Enter KAPow. Our tool (soon to be released publicly as an output from the PRiME project) will take RTL, instrument it and return back RTL that estimates its own power consumption.

The idea is fairly straight-forward: Automatically identify at synthesis (compile) time a subset of nets that you think are going to have a good correlation with power consumption of a module. Insert cheap counters to monitor their activity at run-time, and then use an online recursive least squares model to adaptively learn a model of power consumption of each module, based on the overall power consumption of the chip.

Results are good: power estimates are good down to about 5mW, and the infrastructure itself adds less than 4% to the total power consumed by the device.

Now, of course, the question is what to do with all this information that can now be collected at run-time.

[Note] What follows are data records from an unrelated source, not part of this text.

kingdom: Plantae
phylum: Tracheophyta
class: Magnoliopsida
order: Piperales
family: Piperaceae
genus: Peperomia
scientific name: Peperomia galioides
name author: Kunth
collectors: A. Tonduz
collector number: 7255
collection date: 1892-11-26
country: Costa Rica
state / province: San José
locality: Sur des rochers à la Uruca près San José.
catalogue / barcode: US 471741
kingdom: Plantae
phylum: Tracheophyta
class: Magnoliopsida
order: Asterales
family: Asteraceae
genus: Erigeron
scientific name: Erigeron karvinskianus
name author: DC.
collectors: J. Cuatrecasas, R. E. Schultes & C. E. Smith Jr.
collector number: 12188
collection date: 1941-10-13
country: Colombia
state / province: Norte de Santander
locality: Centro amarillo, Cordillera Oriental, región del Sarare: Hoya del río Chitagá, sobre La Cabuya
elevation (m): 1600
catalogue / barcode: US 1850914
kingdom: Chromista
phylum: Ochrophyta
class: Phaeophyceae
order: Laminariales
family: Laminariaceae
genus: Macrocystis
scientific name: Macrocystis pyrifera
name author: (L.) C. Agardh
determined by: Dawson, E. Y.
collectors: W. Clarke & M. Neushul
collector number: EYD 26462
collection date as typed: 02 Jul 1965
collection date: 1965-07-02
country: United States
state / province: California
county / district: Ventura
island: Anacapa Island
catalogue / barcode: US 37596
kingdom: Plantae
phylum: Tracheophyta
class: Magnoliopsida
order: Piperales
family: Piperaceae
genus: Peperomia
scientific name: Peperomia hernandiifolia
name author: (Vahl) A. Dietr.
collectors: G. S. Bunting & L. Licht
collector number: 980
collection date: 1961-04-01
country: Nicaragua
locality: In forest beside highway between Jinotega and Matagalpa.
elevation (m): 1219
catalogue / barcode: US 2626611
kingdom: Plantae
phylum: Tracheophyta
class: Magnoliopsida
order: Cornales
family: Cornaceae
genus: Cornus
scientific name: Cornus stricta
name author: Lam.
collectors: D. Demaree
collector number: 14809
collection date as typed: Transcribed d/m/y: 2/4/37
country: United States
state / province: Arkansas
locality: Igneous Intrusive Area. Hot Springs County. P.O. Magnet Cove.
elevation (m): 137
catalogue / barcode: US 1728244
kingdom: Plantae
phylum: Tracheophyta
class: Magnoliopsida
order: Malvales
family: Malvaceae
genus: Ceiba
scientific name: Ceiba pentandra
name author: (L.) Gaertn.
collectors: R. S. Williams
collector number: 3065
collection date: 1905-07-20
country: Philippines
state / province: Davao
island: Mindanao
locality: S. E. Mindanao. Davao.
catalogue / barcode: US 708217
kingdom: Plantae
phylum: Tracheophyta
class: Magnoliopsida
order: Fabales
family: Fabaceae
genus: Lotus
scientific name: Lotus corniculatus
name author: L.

Watch this space!

# Super Fast Loops

On Tuesday, my PhD student Junyi Liu presented our work (joint with John Wickerson) on Loop Splitting for Efficient Pipelining in High-Level Synthesis to the assembled audience at the IEEE International Symposium on Field-Programmable Custom Computing Machines in Washington DC.

A primary way in which FPGA applications tend to get their blindingly fast performance is through overlapping loop iterations in time – known variously as loop pipelining or software pipelining. These days, you can expect high-level synthesis tools to do this for you. Sometimes.

Unfortunately there are cases where the tools can’t get squeeze out performance. This paper addresses two such cases in a unified framework. The first is the case where some pesky loop iterations get in the way. Consider this trivial example:


for( int i=0; i&amp;lt;N; i++ )
A[2*i] = A[i] + 0.5f;



In this case the early loop iterations are the problematic ones because A[2] depends on A[1], A[4] on A[2], etc. These tight dependences hinder pipelining, leading existing HLS tools to throw in the towel.

The second case is where there are loop invariant parameters that are not known until the loop executes. Consider the case:


for( int i=0; i&amp;amp;lt;N; i++ )
A[i+m] = A[i] + 0.5f;



Without knowing the value of m at compile time, the dependence structure is unknown – we might have no read-after-write dependences, tight read-after-write dependences, or the dependences might be so many iterations away that we just don’t care and can pipeline away to our heart’s content. A limited version of this latter issue was addressed in Junyi’s earlier paper, the predecessor of this work.

In the new FCCM 2016 paper, we show that both these cases can be analysed using a parametric polyhedral framework, and show that we can automatically derive source-to-source transformations to significantly accelerate the loops in these cases. The end result? A push button approach that could gain you a factor of more than 4x in performance if your pipelining is being stymied by pesky dependences.